Giovanna cobriu o peito instintivamente, recusando-se a deixá-lo tocá-la. O seu instinto de autoproteção era muito forte.

— Giovanna, você está bem? — ele recolheu a mão e perguntou baixinho.

Deitada na cama, os lábios vermelhos levemente entreabertos, a voz dela soou baixa e sensual: — Não me toque, não.

Gustavo olhava-a de cima, os olhos escuros fixos nela, sem piscar. Ele nunca a tinha visto daquela maneira.

Vestindo uma camisa de seda rosa e uma saia sereia cinza, todas as suas curvas ficavam em evidência por estar deitada.

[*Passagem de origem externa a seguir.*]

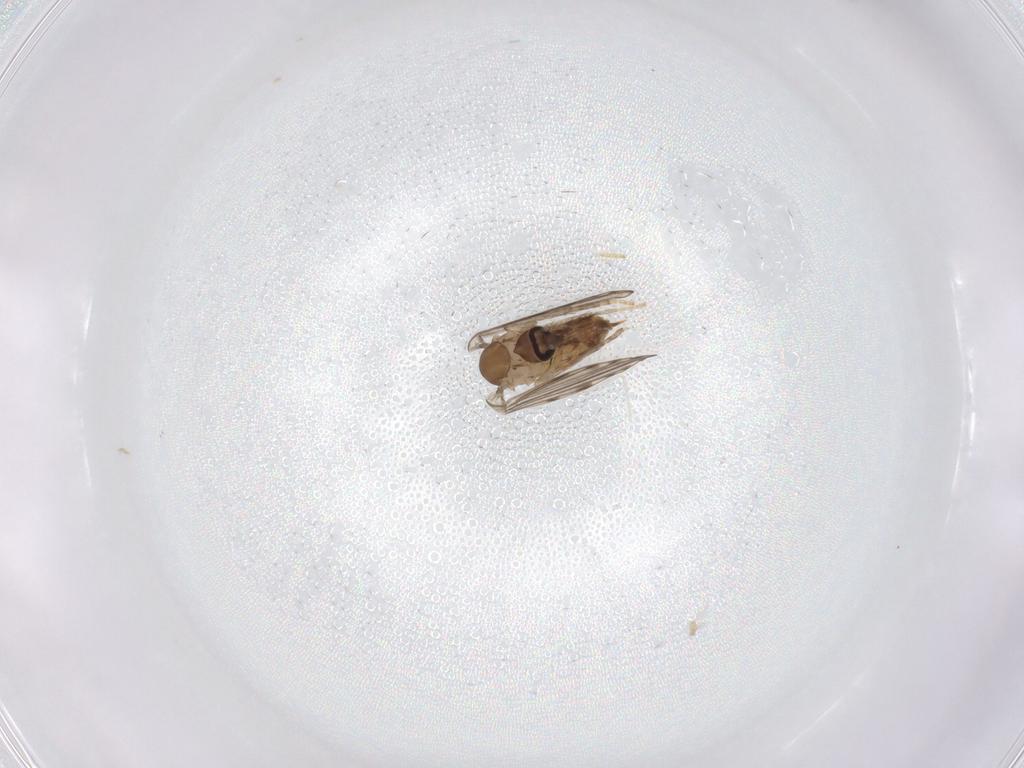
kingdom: Animalia
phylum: Arthropoda
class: Insecta
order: Diptera
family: Psychodidae
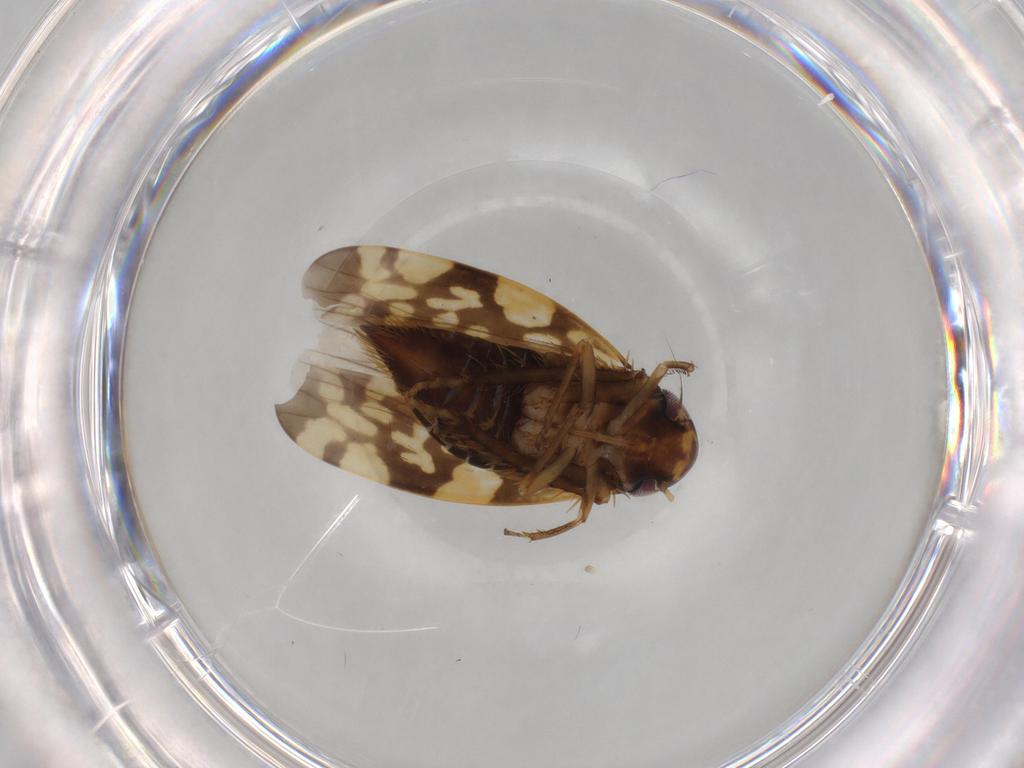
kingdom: Animalia
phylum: Arthropoda
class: Insecta
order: Hemiptera
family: Cicadellidae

Era recatada, mas profundamente provocante.

Mesmo sendo abstêmio por muitos anos, ele perdeu o controle por um instante, o gogó subindo e descendo na garganta.

Talvez o cheiro dele a fizesse se sentir familiar e segura.

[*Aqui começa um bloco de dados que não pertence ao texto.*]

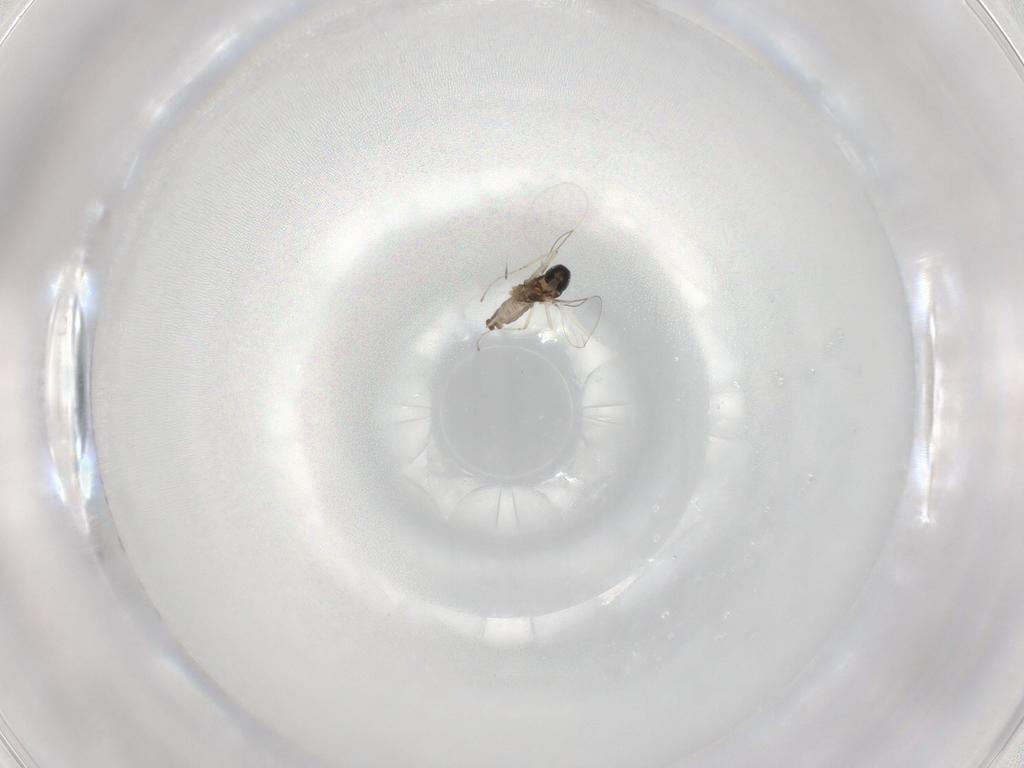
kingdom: Animalia
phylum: Arthropoda
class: Insecta
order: Diptera
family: Cecidomyiidae
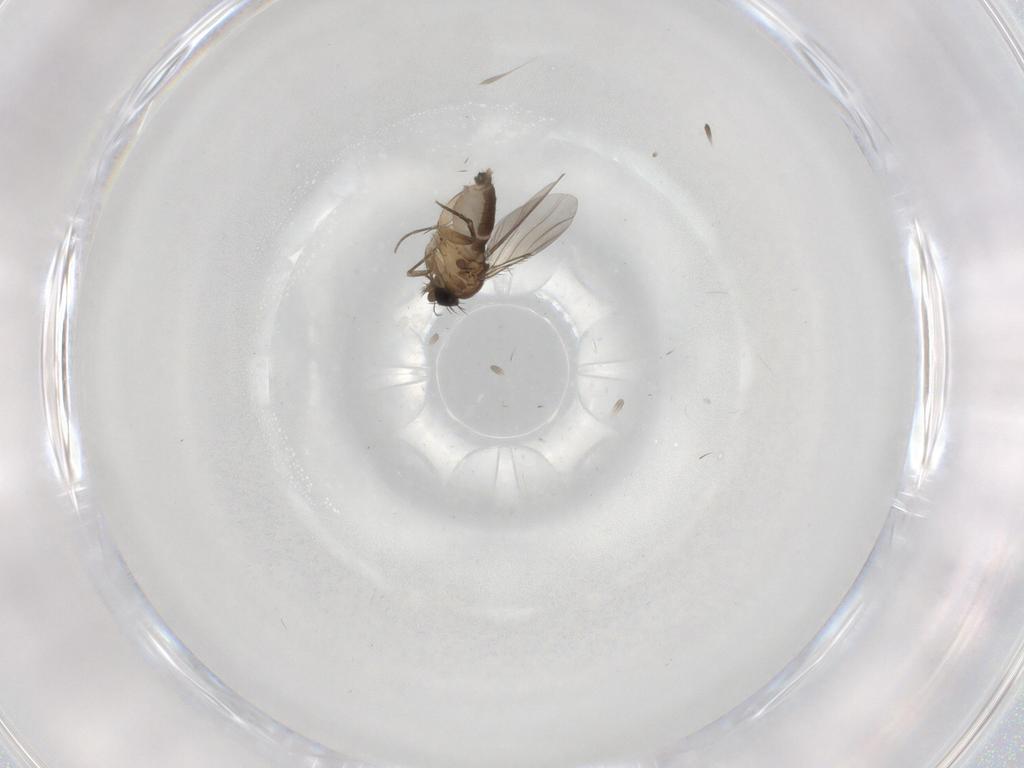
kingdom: Animalia
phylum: Arthropoda
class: Insecta
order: Diptera
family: Phoridae
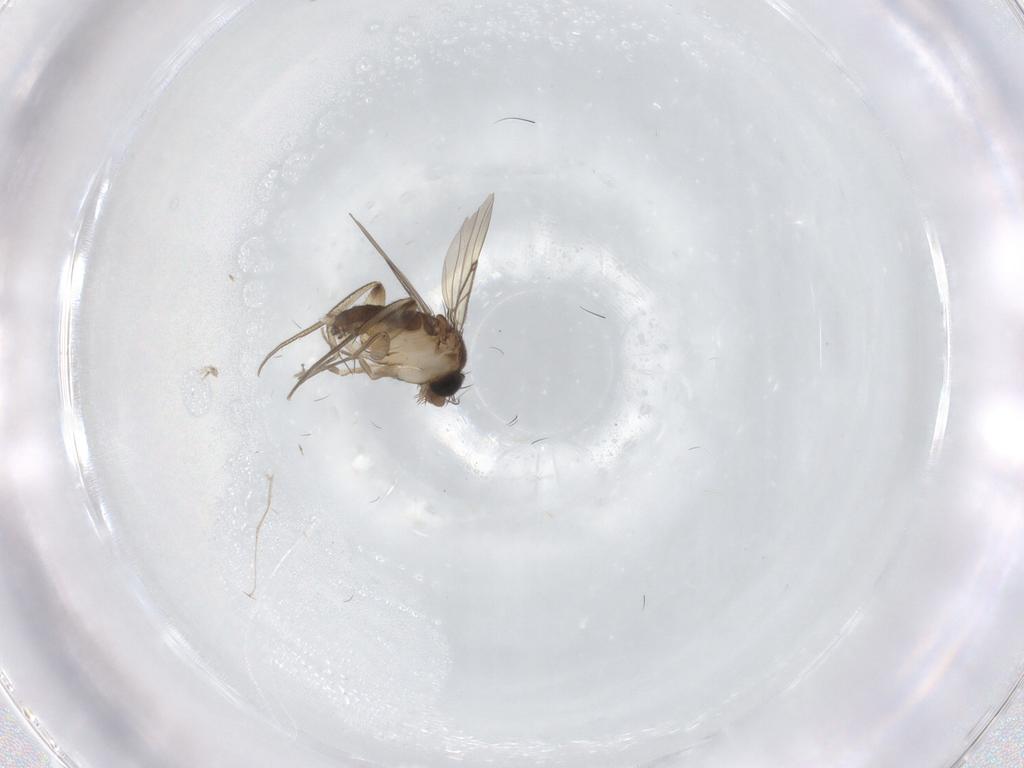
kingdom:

Giovanna recuperou um pingo de lucidez e murmurou: — Quero beber água.

Gustavo não se conteve e acariciou suavemente o rosto delicado dela, com a voz um pouco rouca: — Espere um momento.

Quando ele voltou com a água, Giovanna já havia adormecido. O seu pescoço fino e branco exalava um aroma inebriante.

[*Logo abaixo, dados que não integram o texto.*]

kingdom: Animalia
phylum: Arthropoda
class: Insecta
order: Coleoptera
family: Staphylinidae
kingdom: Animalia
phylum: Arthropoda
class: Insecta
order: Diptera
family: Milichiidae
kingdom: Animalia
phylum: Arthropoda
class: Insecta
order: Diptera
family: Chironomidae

Gustavo reprimiu o calor inexplicável que o invadia, segurou com cuidado a cintura fina dela e levou o copo à sua boca.

Ela estava com muita sede. Bebia a água do copo de forma instintiva. Os olhos escuros de Gustavo continuavam fixos no seu rosto, sem se desviar um segundo.

De repente, ela engasgou e começou a tossir, o rosto inteiro ficando vermelho. Inconscientemente, as suas mãos agarraram a camisa de Gustavo, e ela se encolheu nos braços dele.

Aquela droga provavelmente estava misturada com outras substâncias. O rosto dela ficou ainda mais quente, e ela estendeu a mão para tocar o cinto dele.

Ele olhou para ela, respirou fundo para conter a luxúria que fervia por dentro, e tentou afastá-la.

Subitamente, ela ergueu a cabeça e beijou o seu pomo de adão. O corpo de Gustavo enrijeceu. A corda da razão dentro dele arrebentou.

Quando ela engoliu o comprimido, ele tentou se retirar. Porém, Giovanna o agarrou pelo braço.

Ele tentou se soltar, mas os olhos dela de repente ficaram marejados, e lágrimas de tristeza escorreram.

Só lhe restou aceitar o destino; deitou-se na cama ao lado dela, com um travesseiro separando os dois.

Ela se agarrou ao braço dele, murmurando confortavelmente durante o sono. Gustavo tentou puxar o braço várias vezes, mas sem sucesso; no fim, teve que deixá-la fazer o que queria.

Era a primeira vez que era tão atormentado por uma mulher. Que fosse, consideraria aquilo a boa ação do dia.

Ele também queria descansar um pouco, mas como dormir com ela rolando e se mexendo bem ao seu lado? Depois de se virar de um lado para o outro por um bom tempo, ele finalmente jogou o travesseiro fora, esticou o braço e a puxou para um abraço.

Ao se colar àquela fonte de calor confortável, Giovanna ficou totalmente satisfeita e caiu num sono profundo.